A Darwinian View of Life

ILLUSTRATIONS BY LALLA WARD

To the memory of

Henry Colyear Dawkins (1921-1992),

Fellow of St. John's College, Oxford:

a master of the art of making things clear.

And a river went out of Eden to water the garden.

– Genesis 2:10

PREFACE

Nature, it seems, is the popular name

For milliards and milliards and milliards

Of particles playing their infinite game

Of billiards and billiards and billiards.

– Piet Hein

Piet Hein captures the classically pristine world of physics. But when the ricochets of atomic billiards chance to put together an object that has a certain, seemingly innocent property, something momentous happens in the universe. That property is an ability to self-replicate; that is, the object is able to use the surrounding materials to make exact copies of itself, including replicas of such minor flaws in copying as may occasionally arise. What will follow from this singular occurrence, anywhere in the universe, is Darwinian selection and hence the baroque extravaganza that, on this planet, we call life.
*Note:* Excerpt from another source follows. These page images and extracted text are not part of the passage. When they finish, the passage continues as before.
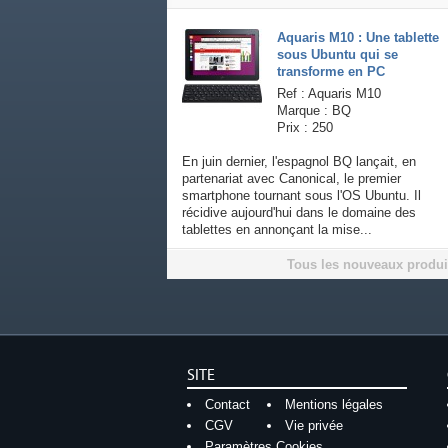
Aquaris M10 : Une tablette
sous Ubuntu qui se
transforme en PC
Ref : Aquaris M10
Marque : BQ
Prix : 250
En juin dernier, l'espagnol BQ lançait, en
partenariat avec Canonical, le premier
smartphone tournant sous l'OS Ubuntu. Il
récidive aujourd'hui dans le domaine des
tablettes en annonçant la mise...
Tous les nouveaux produi
SITE
Contact
Mentions légales
CGV
Vie privée
Paramètres Cookies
Never were so many facts explained by so few assumptions. Not only does the Darwinian theory command superabundant power to explain.

Its economy in doing so has a sinewy elegance, a poetic beauty that outclasses even the most haunting of the world's origin myths. One of my purposes in writing this book has been to accord due recognition {xii} to the inspirational quality of our modern understanding of Darwinian life. There is more poetry in Mitochondrial Eve than in her mythological namesake.

The feature of life that, in David Hume's words, most “ravishes into admiration all men who have ever contemplated it” is the complex detail with which its mechanisms – the mechanisms that Charles Darwin called “organs of extreme perfection and complication” – fulfill an apparent purpose. The other feature of earthly life that impresses us is its luxuriant diversity: as measured by estimates of species numbers, there are some tens of millions of different ways of making a living. Another of my purposes is to convince my readers that “ways of making a living” is synonymous with “ways of passing DNA-coded texts on to the future. ” My “river” is a river of DNA, flowing and branching through geological time, and the metaphor of steep banks confining each species' genetic games turns out to be a surprisingly powerful and helpful explanatory device.